Artist: Pablo Casals
Album: J.S. Bach, Suites for Cello
Recording #230
Stream the album here
Basically dinner music. Very nice dinner music, but pretty much just a guy playing the cello. What makes this interesting is to hear so much Bach all in a row, you start to recognize it a little bit. And it's also a very nice recording considering it was made in the '30's. I especially liked Suite 1, which was the most dinner suitable. Suite 2 was cool because it was a little more melancholic and actually had a few discordant moments that I didn't know was really even a part of baroque music.

Artist: Neko Case
Album: Fox Confessor Brings the Flood
Recording #100ish
Stream album here
This is an album I got from my brother early on when I picked up the book. I already had Neko's album "Blacklisted" and all her work with the excellent band The New Pornographers. I had high hopes for this one because "Blacklisted" is one of my 100 favorite album (yes, there is a list), but I think Tom got it wrong on this one. Neko's voice is still a knockout on this album, but the songs are too homogeneous. On "Blacklisted" there are more tempo and style changes, with "Deep Red Bells" being the most surprising, but on "Fox Confessor" each song kind of rolls into the next.
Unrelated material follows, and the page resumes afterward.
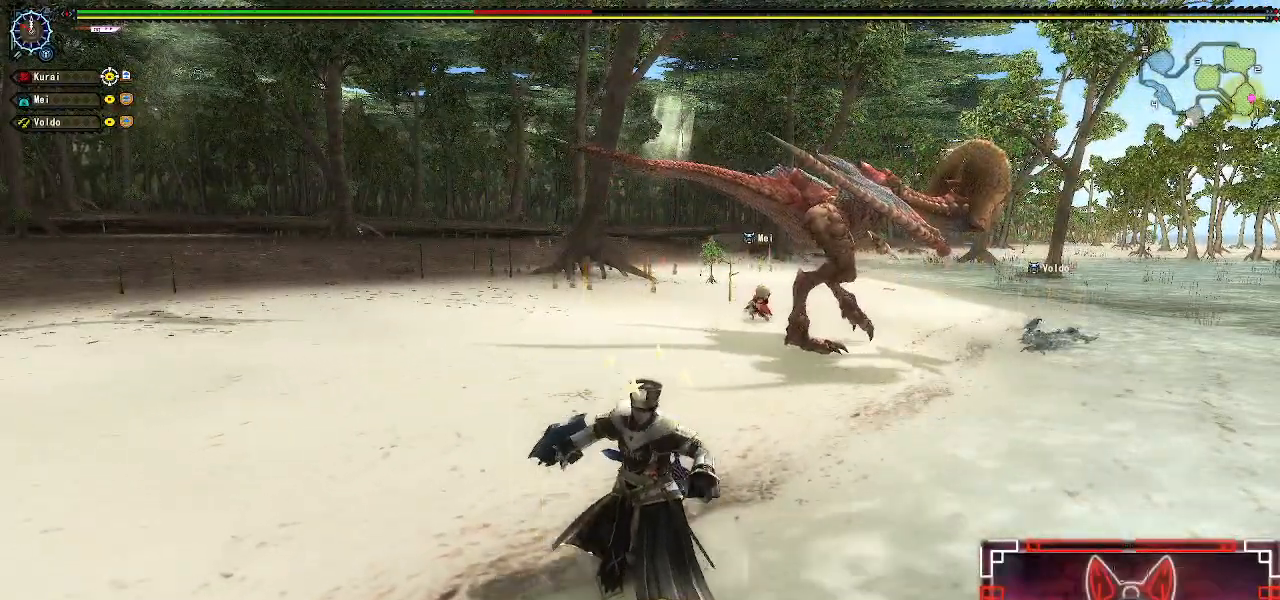
{"dt_ms": 500, "buttons": ["B", "Y"], "left_stick": "down", "right_stick": "center", "events": [[50, "Y", "up"], [50, "left_stick", "left"], [100, "B", "up"], [117, "left_stick", "down"], [150, "A", "down"], [150, "X", "down"], [183, "B", "down"], [217, "Y", "down"], [233, "A", "up"], [233, "X", "up"], [250, "left_stick", "right"], [300, "Y", "up"], [300, "left_stick", "up"], [333, "B", "up"], [367, "A", "down"], [383, "X", "down"], [383, "left_stick", "left"], [433, "B", "down"], [450, "left_stick", "down"], [467, "Y", "down"], [483, "A", "up"], [500, "X", "up"]]}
I would suggest if you want to hear who is carrying the torch from Patsy Cline and Loretta Lynn, start with "Blacklisted," and check this one out after that.

Artist: Johnny Cash
Album: At Folsom Prison
Recording #50something
Stream album here
One of the earlier recordings I heard, well before I bought the book. I had already been introduced to Cash through a "Super Hits" album and "American IV," so I was a fan of his classic style. He was the first true country artist that I enjoyed after I branched out from Alt-Country. "At Folsom Prison" is pretty awesome, just in the fact that his "Man in Black" persona really comes through. The sad songs are nice, but where he really makes his money is singing the outlaw songs, "Folsom Prison Blues," "25 Minutes to Go," etc. If you haven't heard him before, this is a great place to start!

Artist: Johnny Cash
Album: American Recordings
Recording #150something
Stream album here
I loved Johnny Cash's "American IV," which really brought him back into the spotlight with covers of "Hurt" and "Personal Jesus" (both better than the originals), but it all started with Rick Rubin producing the original "American Recordings" in 1994. This one has less recognizable covers, but highlight's Cash's voice and ability to bring a simple song to life. I would suggest "American III" (with covers of Tom Petty's "I Won't Back Down" and U2's "One") or "IV" first to really appreciate what Cash can do to a song, but this is one worth having, especially for songs like "Thirteen," a Danzig cover that really brings out the darkness in Cash's persona.